Dataset entries –
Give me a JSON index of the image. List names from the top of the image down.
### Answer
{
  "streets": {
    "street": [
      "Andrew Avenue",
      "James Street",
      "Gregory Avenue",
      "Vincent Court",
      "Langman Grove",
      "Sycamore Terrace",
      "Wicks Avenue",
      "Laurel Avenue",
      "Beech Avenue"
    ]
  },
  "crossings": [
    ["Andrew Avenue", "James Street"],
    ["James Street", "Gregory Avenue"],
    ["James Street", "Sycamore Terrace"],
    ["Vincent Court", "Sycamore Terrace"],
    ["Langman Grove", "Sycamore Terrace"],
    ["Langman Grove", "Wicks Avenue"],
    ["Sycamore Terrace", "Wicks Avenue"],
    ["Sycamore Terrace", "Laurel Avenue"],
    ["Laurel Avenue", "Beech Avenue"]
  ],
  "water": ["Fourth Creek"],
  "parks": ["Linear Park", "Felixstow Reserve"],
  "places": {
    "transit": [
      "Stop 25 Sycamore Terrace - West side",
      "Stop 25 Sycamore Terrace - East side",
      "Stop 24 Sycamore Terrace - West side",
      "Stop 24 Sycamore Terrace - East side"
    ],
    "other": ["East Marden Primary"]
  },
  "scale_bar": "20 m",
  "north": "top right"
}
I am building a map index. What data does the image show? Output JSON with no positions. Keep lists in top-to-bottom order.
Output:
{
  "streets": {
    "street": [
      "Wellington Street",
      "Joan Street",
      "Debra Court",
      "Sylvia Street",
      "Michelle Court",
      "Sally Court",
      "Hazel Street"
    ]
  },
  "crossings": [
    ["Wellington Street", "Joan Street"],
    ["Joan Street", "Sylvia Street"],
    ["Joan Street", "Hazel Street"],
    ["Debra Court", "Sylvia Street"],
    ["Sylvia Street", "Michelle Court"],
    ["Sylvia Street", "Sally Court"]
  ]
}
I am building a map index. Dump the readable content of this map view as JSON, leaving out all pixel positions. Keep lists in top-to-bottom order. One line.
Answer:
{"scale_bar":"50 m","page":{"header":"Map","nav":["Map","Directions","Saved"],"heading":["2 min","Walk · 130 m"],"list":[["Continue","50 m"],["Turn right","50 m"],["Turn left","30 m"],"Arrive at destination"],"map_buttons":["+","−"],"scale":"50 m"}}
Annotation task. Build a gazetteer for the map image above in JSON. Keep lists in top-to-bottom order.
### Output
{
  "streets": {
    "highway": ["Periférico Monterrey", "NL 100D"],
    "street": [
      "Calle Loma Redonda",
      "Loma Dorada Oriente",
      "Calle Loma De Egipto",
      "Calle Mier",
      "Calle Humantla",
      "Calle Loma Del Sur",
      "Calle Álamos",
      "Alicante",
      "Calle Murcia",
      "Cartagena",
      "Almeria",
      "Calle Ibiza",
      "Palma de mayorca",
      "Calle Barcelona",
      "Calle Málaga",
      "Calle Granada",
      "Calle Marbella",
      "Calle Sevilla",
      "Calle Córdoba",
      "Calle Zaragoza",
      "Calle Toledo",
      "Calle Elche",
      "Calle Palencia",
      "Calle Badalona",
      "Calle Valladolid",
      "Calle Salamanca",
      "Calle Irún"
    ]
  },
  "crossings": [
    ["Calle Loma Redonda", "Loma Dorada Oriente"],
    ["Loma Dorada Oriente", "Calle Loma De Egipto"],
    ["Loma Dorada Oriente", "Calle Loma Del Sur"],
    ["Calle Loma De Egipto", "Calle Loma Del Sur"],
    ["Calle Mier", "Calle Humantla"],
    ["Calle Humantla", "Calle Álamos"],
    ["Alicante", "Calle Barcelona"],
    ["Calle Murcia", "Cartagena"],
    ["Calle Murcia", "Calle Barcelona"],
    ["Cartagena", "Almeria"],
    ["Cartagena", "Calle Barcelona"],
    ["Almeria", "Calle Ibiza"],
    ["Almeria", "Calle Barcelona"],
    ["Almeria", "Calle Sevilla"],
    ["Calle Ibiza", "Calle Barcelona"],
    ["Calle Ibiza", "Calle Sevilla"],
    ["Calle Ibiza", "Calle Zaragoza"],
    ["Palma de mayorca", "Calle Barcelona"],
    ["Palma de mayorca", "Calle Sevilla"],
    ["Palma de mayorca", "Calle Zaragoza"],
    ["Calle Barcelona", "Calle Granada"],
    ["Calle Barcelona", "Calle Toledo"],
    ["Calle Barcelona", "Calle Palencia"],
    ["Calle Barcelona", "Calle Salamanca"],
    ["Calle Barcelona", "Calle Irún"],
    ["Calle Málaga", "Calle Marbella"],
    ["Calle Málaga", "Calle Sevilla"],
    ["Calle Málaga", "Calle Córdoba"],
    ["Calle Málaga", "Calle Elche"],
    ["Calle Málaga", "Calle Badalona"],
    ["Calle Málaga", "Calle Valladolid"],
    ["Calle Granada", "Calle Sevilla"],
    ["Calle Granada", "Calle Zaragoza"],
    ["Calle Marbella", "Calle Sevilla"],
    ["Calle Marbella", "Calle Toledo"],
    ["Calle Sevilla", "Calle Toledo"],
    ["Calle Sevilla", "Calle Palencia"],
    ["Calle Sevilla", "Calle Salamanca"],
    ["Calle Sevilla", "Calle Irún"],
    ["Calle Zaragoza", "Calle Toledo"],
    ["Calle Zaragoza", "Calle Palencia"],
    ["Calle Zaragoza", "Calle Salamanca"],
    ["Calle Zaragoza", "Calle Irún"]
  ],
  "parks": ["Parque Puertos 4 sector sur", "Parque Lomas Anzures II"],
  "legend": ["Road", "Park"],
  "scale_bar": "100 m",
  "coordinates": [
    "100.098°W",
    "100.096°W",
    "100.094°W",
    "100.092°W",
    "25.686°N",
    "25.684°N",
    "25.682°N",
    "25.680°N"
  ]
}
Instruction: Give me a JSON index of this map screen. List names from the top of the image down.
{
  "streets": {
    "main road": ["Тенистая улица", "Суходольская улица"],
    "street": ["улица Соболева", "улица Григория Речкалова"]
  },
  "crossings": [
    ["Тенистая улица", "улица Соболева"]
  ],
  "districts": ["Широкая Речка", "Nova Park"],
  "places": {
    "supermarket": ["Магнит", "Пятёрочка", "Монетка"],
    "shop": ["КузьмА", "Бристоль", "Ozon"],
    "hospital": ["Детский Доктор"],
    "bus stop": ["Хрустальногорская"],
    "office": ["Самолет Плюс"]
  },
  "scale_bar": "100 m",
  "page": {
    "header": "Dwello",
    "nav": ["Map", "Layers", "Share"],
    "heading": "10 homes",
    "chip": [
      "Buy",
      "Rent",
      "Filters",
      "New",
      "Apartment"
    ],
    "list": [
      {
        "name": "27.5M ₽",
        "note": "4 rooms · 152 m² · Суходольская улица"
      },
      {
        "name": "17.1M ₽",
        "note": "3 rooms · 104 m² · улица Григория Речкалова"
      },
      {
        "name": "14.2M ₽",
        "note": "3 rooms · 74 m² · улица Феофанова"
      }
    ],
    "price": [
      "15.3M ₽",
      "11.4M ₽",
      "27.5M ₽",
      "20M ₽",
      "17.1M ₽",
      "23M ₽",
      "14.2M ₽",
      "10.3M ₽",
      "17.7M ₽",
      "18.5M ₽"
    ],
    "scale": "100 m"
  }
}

Exercise directions – The entries are to be retyped in full, with no alteration.

Solution to the exercise –
Give me a JSON index of the image. List names from the top of the image down.
### Answer
{
  "streets": {
    "street": [
      "Andrew Avenue",
      "James Street",
      "Gregory Avenue",
      "Vincent Court",
      "Langman Grove",
      "Sycamore Terrace",
      "Wicks Avenue",
      "Laurel Avenue",
      "Beech Avenue"
    ]
  },
  "crossings": [
    ["Andrew Avenue", "James Street"],
    ["James Street", "Gregory Avenue"],
    ["James Street", "Sycamore Terrace"],
    ["Vincent Court", "Sycamore Terrace"],
    ["Langman Grove", "Sycamore Terrace"],
    ["Langman Grove", "Wicks Avenue"],
    ["Sycamore Terrace", "Wicks Avenue"],
    ["Sycamore Terrace", "Laurel Avenue"],
    ["Laurel Avenue", "Beech Avenue"]
  ],
  "water": ["Fourth Creek"],
  "parks": ["Linear Park", "Felixstow Reserve"],
  "places": {
    "transit": [
      "Stop 25 Sycamore Terrace - West side",
      "Stop 25 Sycamore Terrace - East side",
      "Stop 24 Sycamore Terrace - West side",
      "Stop 24 Sycamore Terrace - East side"
    ],
    "other": ["East Marden Primary"]
  },
  "scale_bar": "20 m",
  "north": "top right"
}
I am building a map index. What data does the image show? Output JSON with no positions. Keep lists in top-to-bottom order.
Output:
{
  "streets": {
    "street": [
      "Wellington Street",
      "Joan Street",
      "Debra Court",
      "Sylvia Street",
      "Michelle Court",
      "Sally Court",
      "Hazel Street"
    ]
  },
  "crossings": [
    ["Wellington Street", "Joan Street"],
    ["Joan Street", "Sylvia Street"],
    ["Joan Street", "Hazel Street"],
    ["Debra Court", "Sylvia Street"],
    ["Sylvia Street", "Michelle Court"],
    ["Sylvia Street", "Sally Court"]
  ]
}
I am building a map index. Dump the readable content of this map view as JSON, leaving out all pixel positions. Keep lists in top-to-bottom order. One line.
Answer:
{"scale_bar":"50 m","page":{"header":"Map","nav":["Map","Directions","Saved"],"heading":["2 min","Walk · 130 m"],"list":[["Continue","50 m"],["Turn right","50 m"],["Turn left","30 m"],"Arrive at destination"],"map_buttons":["+","−"],"scale":"50 m"}}
Annotation task. Build a gazetteer for the map image above in JSON. Keep lists in top-to-bottom order.
### Output
{
  "streets": {
    "highway": ["Periférico Monterrey", "NL 100D"],
    "street": [
      "Calle Loma Redonda",
      "Loma Dorada Oriente",
      "Calle Loma De Egipto",
      "Calle Mier",
      "Calle Humantla",
      "Calle Loma Del Sur",
      "Calle Álamos",
      "Alicante",
      "Calle Murcia",
      "Cartagena",
      "Almeria",
      "Calle Ibiza",
      "Palma de mayorca",
      "Calle Barcelona",
      "Calle Málaga",
      "Calle Granada",
      "Calle Marbella",
      "Calle Sevilla",
      "Calle Córdoba",
      "Calle Zaragoza",
      "Calle Toledo",
      "Calle Elche",
      "Calle Palencia",
      "Calle Badalona",
      "Calle Valladolid",
      "Calle Salamanca",
      "Calle Irún"
    ]
  },
  "crossings": [
    ["Calle Loma Redonda", "Loma Dorada Oriente"],
    ["Loma Dorada Oriente", "Calle Loma De Egipto"],
    ["Loma Dorada Oriente", "Calle Loma Del Sur"],
    ["Calle Loma De Egipto", "Calle Loma Del Sur"],
    ["Calle Mier", "Calle Humantla"],
    ["Calle Humantla", "Calle Álamos"],
    ["Alicante", "Calle Barcelona"],
    ["Calle Murcia", "Cartagena"],
    ["Calle Murcia", "Calle Barcelona"],
    ["Cartagena", "Almeria"],
    ["Cartagena", "Calle Barcelona"],
    ["Almeria", "Calle Ibiza"],
    ["Almeria", "Calle Barcelona"],
    ["Almeria", "Calle Sevilla"],
    ["Calle Ibiza", "Calle Barcelona"],
    ["Calle Ibiza", "Calle Sevilla"],
    ["Calle Ibiza", "Calle Zaragoza"],
    ["Palma de mayorca", "Calle Barcelona"],
    ["Palma de mayorca", "Calle Sevilla"],
    ["Palma de mayorca", "Calle Zaragoza"],
    ["Calle Barcelona", "Calle Granada"],
    ["Calle Barcelona", "Calle Toledo"],
    ["Calle Barcelona", "Calle Palencia"],
    ["Calle Barcelona", "Calle Salamanca"],
    ["Calle Barcelona", "Calle Irún"],
    ["Calle Málaga", "Calle Marbella"],
    ["Calle Málaga", "Calle Sevilla"],
    ["Calle Málaga", "Calle Córdoba"],
    ["Calle Málaga", "Calle Elche"],
    ["Calle Málaga", "Calle Badalona"],
    ["Calle Málaga", "Calle Valladolid"],
    ["Calle Granada", "Calle Sevilla"],
    ["Calle Granada", "Calle Zaragoza"],
    ["Calle Marbella", "Calle Sevilla"],
    ["Calle Marbella", "Calle Toledo"],
    ["Calle Sevilla", "Calle Toledo"],
    ["Calle Sevilla", "Calle Palencia"],
    ["Calle Sevilla", "Calle Salamanca"],
    ["Calle Sevilla", "Calle Irún"],
    ["Calle Zaragoza", "Calle Toledo"],
    ["Calle Zaragoza", "Calle Palencia"],
    ["Calle Zaragoza", "Calle Salamanca"],
    ["Calle Zaragoza", "Calle Irún"]
  ],
  "parks": ["Parque Puertos 4 sector sur", "Parque Lomas Anzures II"],
  "legend": ["Road", "Park"],
  "scale_bar": "100 m",
  "coordinates": [
    "100.098°W",
    "100.096°W",
    "100.094°W",
    "100.092°W",
    "25.686°N",
    "25.684°N",
    "25.682°N",
    "25.680°N"
  ]
}
Instruction: Give me a JSON index of this map screen. List names from the top of the image down.
{
  "streets": {
    "main road": ["Тенистая улица", "Суходольская улица"],
    "street": ["улица Соболева", "улица Григория Речкалова"]
  },
  "crossings": [
    ["Тенистая улица", "улица Соболева"]
  ],
  "districts": ["Широкая Речка", "Nova Park"],
  "places": {
    "supermarket": ["Магнит", "Пятёрочка", "Монетка"],
    "shop": ["КузьмА", "Бристоль", "Ozon"],
    "hospital": ["Детский Доктор"],
    "bus stop": ["Хрустальногорская"],
    "office": ["Самолет Плюс"]
  },
  "scale_bar": "100 m",
  "page": {
    "header": "Dwello",
    "nav": ["Map", "Layers", "Share"],
    "heading": "10 homes",
    "chip": [
      "Buy",
      "Rent",
      "Filters",
      "New",
      "Apartment"
    ],
    "list": [
      {
        "name": "27.5M ₽",
        "note": "4 rooms · 152 m² · Суходольская улица"
      },
      {
        "name": "17.1M ₽",
        "note": "3 rooms · 104 m² · улица Григория Речкалова"
      },
      {
        "name": "14.2M ₽",
        "note": "3 rooms · 74 m² · улица Феофанова"
      }
    ],
    "price": [
      "15.3M ₽",
      "11.4M ₽",
      "27.5M ₽",
      "20M ₽",
      "17.1M ₽",
      "23M ₽",
      "14.2M ₽",
      "10.3M ₽",
      "17.7M ₽",
      "18.5M ₽"
    ],
    "scale": "100 m"
  }
}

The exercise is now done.